Un recensement qui ne dit pas encore son nom
Depuis début juillet, plusieurs ministères, dont celui de l’Environnement et celui de la Santé, ont été appelés à remplir une nouvelle fiche de collecte de données destinée à la Direction de la Solde. Officiellement, il s’agit de mettre à jour les données existantes et de procéder à une codification plus fine des postes budgétaires. Toutefois, plusieurs indices laissent penser qu’il s’agirait d’une nouvelle campagne de recensement, plus discrète mais tout aussi stratégique.
Cette opération, pilotée en sous-main par le ministère des Finances, fait écho aux engagements pris depuis 2017 dans le cadre du Plan de relance économique (PRE) et s’inscrit dans une volonté de modernisation numérique de l’administration. Pour cela, le FUR demeure l’outil central de gestion des ressources humaines de l’État.
Une refonte au service de la rigueur budgétaire
Le 2 juin dernier, les échanges entre l’ANINF et les services de la Fonction publique ont confirmé le lancement d’un processus de refonte du FUR, prévu pour durer 13 mois. Objectif affiché : bâtir un système d’information cohérent et renforcer le contrôle des effectifs réels de l’administration. Une démarche qui prend tout son sens après les nombreux dysfonctionnements relevés lors du précédent recensement biométrique.
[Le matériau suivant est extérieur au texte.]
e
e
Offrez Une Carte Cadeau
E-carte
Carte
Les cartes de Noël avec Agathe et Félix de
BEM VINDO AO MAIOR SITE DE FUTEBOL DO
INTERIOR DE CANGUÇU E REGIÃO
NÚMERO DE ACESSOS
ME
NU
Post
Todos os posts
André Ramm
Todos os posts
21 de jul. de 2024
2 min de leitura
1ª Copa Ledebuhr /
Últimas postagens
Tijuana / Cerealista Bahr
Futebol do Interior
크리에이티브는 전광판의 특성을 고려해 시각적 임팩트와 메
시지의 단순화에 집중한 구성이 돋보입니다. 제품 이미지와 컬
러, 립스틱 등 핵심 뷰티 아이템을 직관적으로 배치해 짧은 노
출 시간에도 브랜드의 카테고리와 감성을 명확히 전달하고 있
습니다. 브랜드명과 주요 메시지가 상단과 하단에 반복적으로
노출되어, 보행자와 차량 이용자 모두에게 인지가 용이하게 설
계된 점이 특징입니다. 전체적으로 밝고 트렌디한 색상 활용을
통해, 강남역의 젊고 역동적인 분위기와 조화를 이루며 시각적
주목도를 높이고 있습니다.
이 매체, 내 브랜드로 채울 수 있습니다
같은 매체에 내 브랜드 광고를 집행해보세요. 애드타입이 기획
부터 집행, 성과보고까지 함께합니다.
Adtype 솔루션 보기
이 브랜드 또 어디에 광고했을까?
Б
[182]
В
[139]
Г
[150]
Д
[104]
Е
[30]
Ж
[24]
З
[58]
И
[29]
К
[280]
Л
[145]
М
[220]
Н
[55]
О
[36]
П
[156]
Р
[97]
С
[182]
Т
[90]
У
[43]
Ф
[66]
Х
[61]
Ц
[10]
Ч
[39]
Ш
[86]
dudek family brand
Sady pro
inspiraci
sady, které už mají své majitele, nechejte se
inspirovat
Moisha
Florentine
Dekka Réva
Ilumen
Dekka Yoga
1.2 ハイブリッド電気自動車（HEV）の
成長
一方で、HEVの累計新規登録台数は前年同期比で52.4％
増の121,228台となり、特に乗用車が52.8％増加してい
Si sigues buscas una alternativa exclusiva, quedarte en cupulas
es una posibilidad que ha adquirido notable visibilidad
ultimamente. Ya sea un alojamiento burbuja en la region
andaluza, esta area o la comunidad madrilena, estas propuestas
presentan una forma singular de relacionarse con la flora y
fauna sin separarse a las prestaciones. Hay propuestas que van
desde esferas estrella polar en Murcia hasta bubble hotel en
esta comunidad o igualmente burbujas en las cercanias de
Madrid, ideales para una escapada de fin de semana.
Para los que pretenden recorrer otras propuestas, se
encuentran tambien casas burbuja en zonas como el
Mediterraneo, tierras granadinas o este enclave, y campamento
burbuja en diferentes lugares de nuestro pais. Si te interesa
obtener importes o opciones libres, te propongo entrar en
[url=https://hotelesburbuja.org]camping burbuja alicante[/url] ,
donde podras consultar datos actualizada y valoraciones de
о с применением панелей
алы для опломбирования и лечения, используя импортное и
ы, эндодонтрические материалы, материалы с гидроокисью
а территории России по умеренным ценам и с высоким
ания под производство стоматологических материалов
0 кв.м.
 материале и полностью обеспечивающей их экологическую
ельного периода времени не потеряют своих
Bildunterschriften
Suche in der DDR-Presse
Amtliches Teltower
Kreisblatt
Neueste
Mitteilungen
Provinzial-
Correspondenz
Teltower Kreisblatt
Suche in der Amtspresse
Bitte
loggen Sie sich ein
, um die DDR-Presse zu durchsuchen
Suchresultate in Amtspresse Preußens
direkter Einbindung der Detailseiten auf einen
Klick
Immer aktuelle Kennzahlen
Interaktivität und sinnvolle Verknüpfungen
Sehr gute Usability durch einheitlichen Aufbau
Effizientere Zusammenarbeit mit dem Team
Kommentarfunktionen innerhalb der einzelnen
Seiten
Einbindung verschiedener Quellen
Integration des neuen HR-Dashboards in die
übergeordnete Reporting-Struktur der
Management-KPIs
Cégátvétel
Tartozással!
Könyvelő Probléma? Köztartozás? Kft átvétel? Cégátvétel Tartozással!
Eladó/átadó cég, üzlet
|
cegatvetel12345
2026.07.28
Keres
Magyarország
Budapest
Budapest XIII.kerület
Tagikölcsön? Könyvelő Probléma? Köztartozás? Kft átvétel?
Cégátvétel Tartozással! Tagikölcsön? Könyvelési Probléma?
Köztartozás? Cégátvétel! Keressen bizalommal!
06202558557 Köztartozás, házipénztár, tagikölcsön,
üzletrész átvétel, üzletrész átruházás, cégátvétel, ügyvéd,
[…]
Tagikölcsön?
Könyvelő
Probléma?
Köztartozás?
Entre 2019 et 2020, les données avaient révélé que près de 14 000 agents étaient soit non recensés, soit en situation irrégulière. Le manque à gagner pour les finances publiques était estimé à près de 96 milliards de FCFA par an. En réponse, une « seconde chance » leur avait été accordée en 2020, puis une nouvelle opération de vérification, postérieure au « Coup de libération », avait abouti à la mise sous bon de caisse de 13 000 fonctionnaires.
Des enjeux humains et juridiques en suspens
Si le gouvernement entend maximiser les économies en supprimant les postes fictifs, certaines zones d’ombre demeurent. Parmi les agents suspendus, 2 000 personnes n’ont toujours pas récupéré leur bon de caisse, mais d’autres, bien qu’en poste, restent sans salaire malgré des justificatifs fournis. Des cas qui soulèvent des préoccupations juridiques, notamment vis-à-vis du statut général de la fonction publique qui impose un traitement sous quatre mois après suspension.
Ces irrégularités sont autant de défis à résoudre pour les autorités. D’autant que le colloque gouvernemental d’octobre 2024 avait chiffré les économies potentielles à plus de 8 milliards de FCFA par an, en cas de suspension définitive des agents « fantômes ».